6. Conclusion : Un héritage riche et la voie vers l’avenir
La distinction entre colonialisme et impérialisme revêt une importance fondamentale pour une analyse du point de vue africain. Tandis que l’impérialisme représente la doctrine globale, le colonialisme en est la mise en œuvre concrète et physique, avec des conséquences dévastatrices. La véritable différence ne réside cependant pas dans la définition, mais dans la manifestation et les conséquences spécifiques à long terme, qui ne peuvent être comprises qu’à travers une analyse détaillée de la pratique historique et de ses répercussions psychosociales.
Malgré des siècles d’exploitation et d’oppression, l’Afrique a fait preuve d’une grande résilience. La résistance anticoloniale et la quête continue d’autodétermination sont des aspects centraux de l’histoire africaine.

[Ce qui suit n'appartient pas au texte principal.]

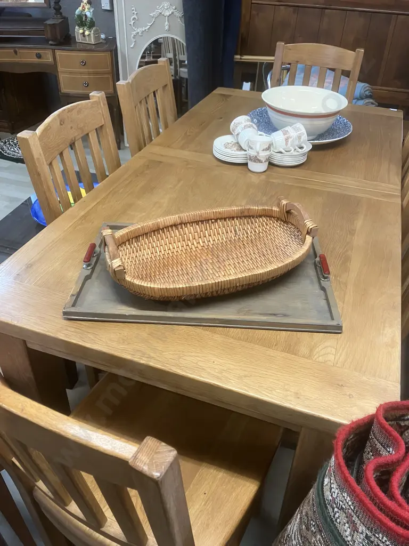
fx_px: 441
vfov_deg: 63.4
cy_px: 273
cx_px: 204
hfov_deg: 49.7
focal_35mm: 28
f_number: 1.8
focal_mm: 3.99
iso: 160
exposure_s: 1/50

La revitalisation des langues autochtones, le renforcement des discours postcoloniaux et l’affirmation croissante de l’agency africaine dans les forums multilatéraux témoignent de cette résilience. L’avenir exige une déconstruction cohérente des schémas de pensée coloniaux, un travail approfondi sur sa propre histoire et le dépassement des dépendances structurelles. Ce n’est qu’en s’engageant pleinement avec l’héritage du colonialisme que l’Afrique pourra réaliser son potentiel pour un avenir autodéterminé et juste.